■ **WRITTEN TASK 1**: List every distinct quantity of carbon dioxide that the excerpt below gives in tCO2, naming each value once.

■ **EXCERPT**:

Figure 4 shows how much gas wind is displacing. To be clear, the displaced gas did not occur — it is an estimate of the gas that would have occurred had wind not existed. It is the gas avoided. During week 5, for instance, wind displaced about 1,302 MW of gas generation per hour. In contrast, during week 15, wind displaced an average of only 375 MW of gas per hour.

Figure 4: Average gas generation and displacement for 2020–2023, by week

Figure 5 shows these climate benefits directly, by showing how much CO2 is avoided by wind. It shows that on average 1.00 MWh (generation) of wind displaces 0.227 tCO2 (the wind emissions offset), and that 1.00 MW (capacity) of wind displaces 0.072 tCO2 per hour (the wind capacity emissions offset). This confirms that the capacity and output avoided CO2 ratio (0.072/0.227) is the same as average wind capacity factor (31 per cent). From a capacity perspective, Figure 5 shows that the capacity value of wind with respect to climate are lowest in weeks 14 to 34, during which 1.00 MW displaces only 0.043 tCO2 per hour.

Figure 5: Average tCO2 reductions due to wind for 2020–2023, by week

This section expands this analysis to assess the cost- benefit of a more comprehensive perspective, including estimating the financial impacts of how wind interacts with the other modelled generation resources and NX, as well as placing a monetary value on the avoided CO2 emissions in the form of the Social Cost of Carbon (“SCC”). From an Ontario perspective, there are two elements on the cost side, and four elements to the benefit side of the cost-benefit analysis, which we discuss below.

■ **MATERIAL PROVIDED**:

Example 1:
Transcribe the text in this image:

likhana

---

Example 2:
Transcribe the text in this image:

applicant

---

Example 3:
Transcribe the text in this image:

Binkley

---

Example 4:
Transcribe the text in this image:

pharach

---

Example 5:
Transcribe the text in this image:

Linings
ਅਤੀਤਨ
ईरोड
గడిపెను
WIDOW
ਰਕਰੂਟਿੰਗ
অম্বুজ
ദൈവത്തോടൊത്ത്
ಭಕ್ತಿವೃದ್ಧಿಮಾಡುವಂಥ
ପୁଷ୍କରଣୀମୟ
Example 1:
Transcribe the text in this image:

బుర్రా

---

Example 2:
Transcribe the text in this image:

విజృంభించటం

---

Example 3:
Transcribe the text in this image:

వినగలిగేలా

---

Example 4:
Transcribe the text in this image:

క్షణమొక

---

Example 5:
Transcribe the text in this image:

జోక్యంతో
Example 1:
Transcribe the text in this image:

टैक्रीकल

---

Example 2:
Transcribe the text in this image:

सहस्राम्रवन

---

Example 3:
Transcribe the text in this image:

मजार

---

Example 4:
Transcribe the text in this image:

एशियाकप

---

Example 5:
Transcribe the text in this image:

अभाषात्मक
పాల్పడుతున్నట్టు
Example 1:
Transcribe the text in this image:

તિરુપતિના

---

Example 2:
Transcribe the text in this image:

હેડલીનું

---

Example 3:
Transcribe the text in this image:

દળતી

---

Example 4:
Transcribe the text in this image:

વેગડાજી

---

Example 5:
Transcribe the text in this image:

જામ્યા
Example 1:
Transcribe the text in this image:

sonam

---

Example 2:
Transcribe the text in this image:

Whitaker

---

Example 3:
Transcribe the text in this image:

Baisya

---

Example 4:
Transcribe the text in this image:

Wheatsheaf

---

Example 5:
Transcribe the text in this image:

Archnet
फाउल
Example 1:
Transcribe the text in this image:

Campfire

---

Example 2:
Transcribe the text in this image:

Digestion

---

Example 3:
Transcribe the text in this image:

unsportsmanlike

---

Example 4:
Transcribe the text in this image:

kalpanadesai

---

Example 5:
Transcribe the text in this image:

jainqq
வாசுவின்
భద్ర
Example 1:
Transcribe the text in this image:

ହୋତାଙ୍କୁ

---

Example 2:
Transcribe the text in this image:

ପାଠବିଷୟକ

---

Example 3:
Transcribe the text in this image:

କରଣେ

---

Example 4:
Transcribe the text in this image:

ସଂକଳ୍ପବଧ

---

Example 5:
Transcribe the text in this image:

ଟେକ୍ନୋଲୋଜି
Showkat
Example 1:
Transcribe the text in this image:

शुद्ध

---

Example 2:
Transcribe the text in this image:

■ **WRITTEN TASK 2**: Reproduce all of the records above word for word, line by line.

■ **TASK RESPONSE 1**:
0.227 tCO2
0.072 tCO2
0.043 tCO2

■ **TASK RESPONSE 2**:
Example 1:
Transcribe the text in this image:

likhana

---

Example 2:
Transcribe the text in this image:

applicant

---

Example 3:
Transcribe the text in this image:

Binkley

---

Example 4:
Transcribe the text in this image:

pharach

---

Example 5:
Transcribe the text in this image:

Linings
ਅਤੀਤਨ
ईरोड
గడిపెను
WIDOW
ਰਕਰੂਟਿੰਗ
অম্বুজ
ദൈവത്തോടൊത്ത്
ಭಕ್ತಿವೃದ್ಧಿಮಾಡುವಂಥ
ପୁଷ୍କରଣୀମୟ
Example 1:
Transcribe the text in this image:

బుర్రా

---

Example 2:
Transcribe the text in this image:

విజృంభించటం

---

Example 3:
Transcribe the text in this image:

వినగలిగేలా

---

Example 4:
Transcribe the text in this image:

క్షణమొక

---

Example 5:
Transcribe the text in this image:

జోక్యంతో
Example 1:
Transcribe the text in this image:

टैक्रीकल

---

Example 2:
Transcribe the text in this image:

सहस्राम्रवन

---

Example 3:
Transcribe the text in this image:

मजार

---

Example 4:
Transcribe the text in this image:

एशियाकप

---

Example 5:
Transcribe the text in this image:

अभाषात्मक
పాల్పడుతున్నట్టు
Example 1:
Transcribe the text in this image:

તિરુપતિના

---

Example 2:
Transcribe the text in this image:

હેડલીનું

---

Example 3:
Transcribe the text in this image:

દળતી

---

Example 4:
Transcribe the text in this image:

વેગડાજી

---

Example 5:
Transcribe the text in this image:

જામ્યા
Example 1:
Transcribe the text in this image:

sonam

---

Example 2:
Transcribe the text in this image:

Whitaker

---

Example 3:
Transcribe the text in this image:

Baisya

---

Example 4:
Transcribe the text in this image:

Wheatsheaf

---

Example 5:
Transcribe the text in this image:

Archnet
फाउल
Example 1:
Transcribe the text in this image:

Campfire

---

Example 2:
Transcribe the text in this image:

Digestion

---

Example 3:
Transcribe the text in this image:

unsportsmanlike

---

Example 4:
Transcribe the text in this image:

kalpanadesai

---

Example 5:
Transcribe the text in this image:

jainqq
வாசுவின்
భద్ర
Example 1:
Transcribe the text in this image:

ହୋତାଙ୍କୁ

---

Example 2:
Transcribe the text in this image:

ପାଠବିଷୟକ

---

Example 3:
Transcribe the text in this image:

କରଣେ

---

Example 4:
Transcribe the text in this image:

ସଂକଳ୍ପବଧ

---

Example 5:
Transcribe the text in this image:

ଟେକ୍ନୋଲୋଜି
Showkat
Example 1:
Transcribe the text in this image:

शुद्ध

---

Example 2:
Transcribe the text in this image:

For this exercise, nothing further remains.